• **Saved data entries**
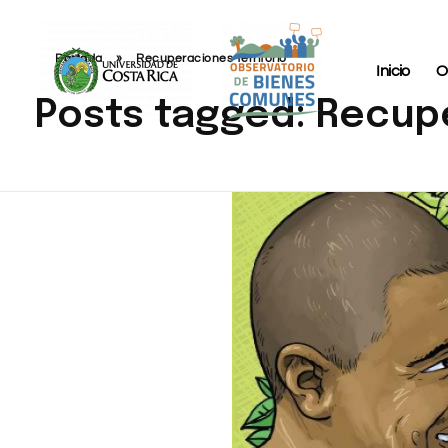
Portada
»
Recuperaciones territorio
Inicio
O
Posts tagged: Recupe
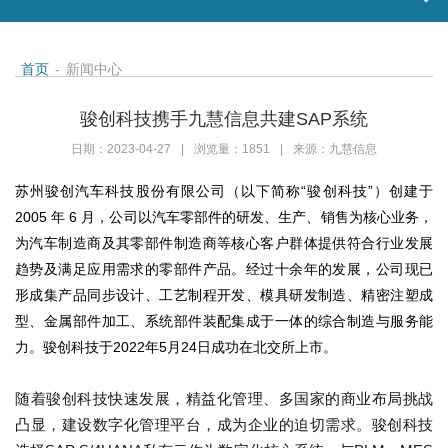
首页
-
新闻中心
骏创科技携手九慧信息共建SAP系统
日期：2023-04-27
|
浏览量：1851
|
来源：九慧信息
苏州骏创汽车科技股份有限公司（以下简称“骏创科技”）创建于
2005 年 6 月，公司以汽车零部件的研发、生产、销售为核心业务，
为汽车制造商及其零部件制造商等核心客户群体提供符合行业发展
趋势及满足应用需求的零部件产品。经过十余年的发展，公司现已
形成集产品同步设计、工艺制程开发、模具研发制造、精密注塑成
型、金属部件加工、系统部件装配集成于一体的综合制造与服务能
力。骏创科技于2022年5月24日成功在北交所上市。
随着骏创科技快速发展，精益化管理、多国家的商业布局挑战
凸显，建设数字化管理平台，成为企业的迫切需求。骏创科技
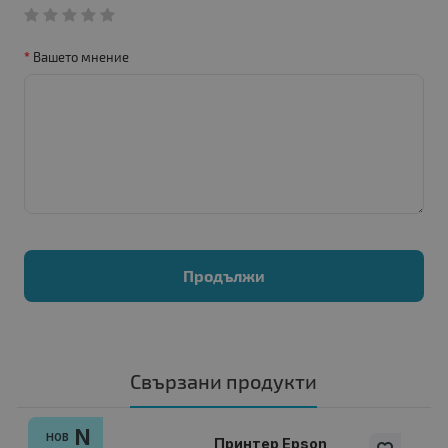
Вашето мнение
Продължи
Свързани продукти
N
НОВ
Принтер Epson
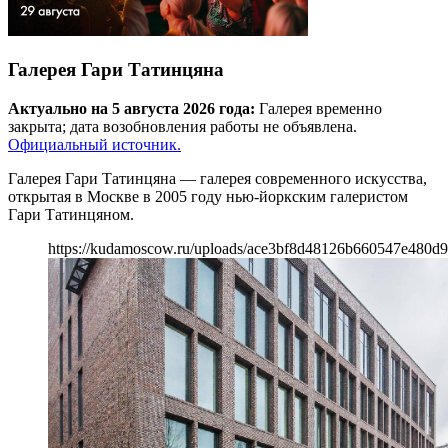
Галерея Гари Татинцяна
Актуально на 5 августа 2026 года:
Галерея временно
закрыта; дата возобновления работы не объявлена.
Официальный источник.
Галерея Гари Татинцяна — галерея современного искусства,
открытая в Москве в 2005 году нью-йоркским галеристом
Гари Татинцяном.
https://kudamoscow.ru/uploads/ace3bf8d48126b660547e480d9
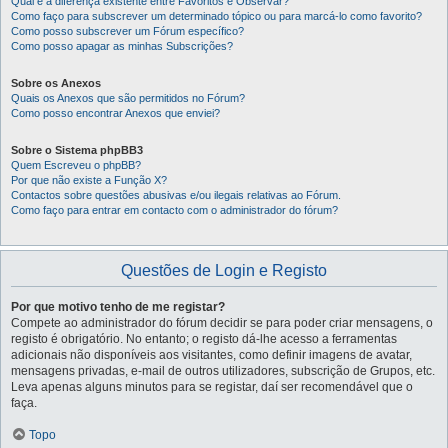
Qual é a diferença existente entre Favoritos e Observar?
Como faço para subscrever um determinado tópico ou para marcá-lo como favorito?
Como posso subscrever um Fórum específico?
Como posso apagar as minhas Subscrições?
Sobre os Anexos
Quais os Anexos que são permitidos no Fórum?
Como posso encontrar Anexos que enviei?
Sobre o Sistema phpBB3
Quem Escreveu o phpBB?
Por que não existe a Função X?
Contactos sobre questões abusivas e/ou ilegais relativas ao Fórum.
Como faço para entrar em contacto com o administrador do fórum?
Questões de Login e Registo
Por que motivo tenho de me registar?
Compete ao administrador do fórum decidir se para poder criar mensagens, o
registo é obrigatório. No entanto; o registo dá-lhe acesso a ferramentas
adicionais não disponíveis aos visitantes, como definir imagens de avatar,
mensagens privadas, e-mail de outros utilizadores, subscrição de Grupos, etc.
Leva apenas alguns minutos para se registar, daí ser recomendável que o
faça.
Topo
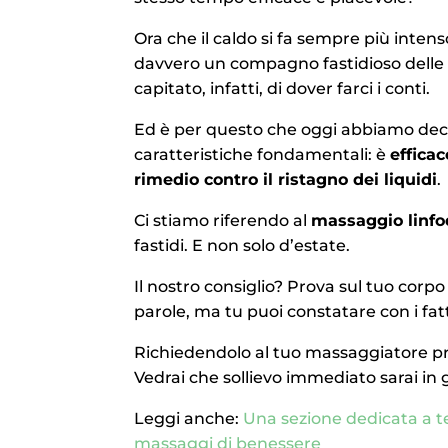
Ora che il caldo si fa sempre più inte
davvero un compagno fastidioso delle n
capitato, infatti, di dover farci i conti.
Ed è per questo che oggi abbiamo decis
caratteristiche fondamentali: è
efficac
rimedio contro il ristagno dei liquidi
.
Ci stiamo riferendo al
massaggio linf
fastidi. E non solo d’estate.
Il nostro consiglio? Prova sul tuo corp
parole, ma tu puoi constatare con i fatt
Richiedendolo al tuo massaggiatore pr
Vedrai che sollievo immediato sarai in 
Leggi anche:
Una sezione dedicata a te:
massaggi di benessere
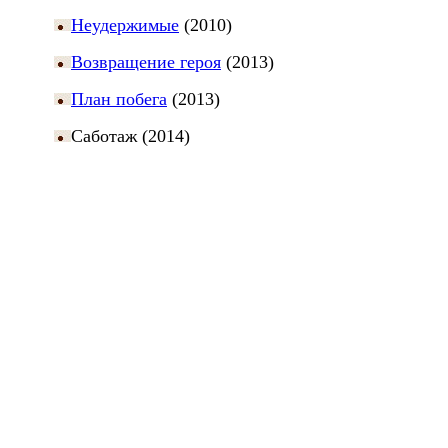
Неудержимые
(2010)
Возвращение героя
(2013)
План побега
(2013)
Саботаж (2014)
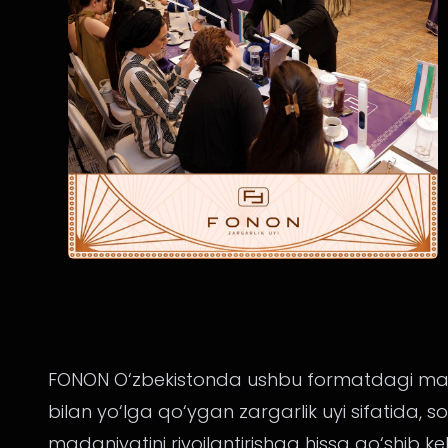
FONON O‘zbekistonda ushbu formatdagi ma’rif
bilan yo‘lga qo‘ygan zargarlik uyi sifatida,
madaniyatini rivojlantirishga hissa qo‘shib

• **What you have to do**
Copy here each line of the preceding records with "para" in it.

• **Response area**
Como faço para subscrever um determinado tópico ou para marcá-lo como favorito?
Como faço para entrar em contacto com o administrador do fórum?
Compete ao administrador do fórum decidir se para poder criar mensagens, o
Leva apenas alguns minutos para se registar, daí ser recomendável que o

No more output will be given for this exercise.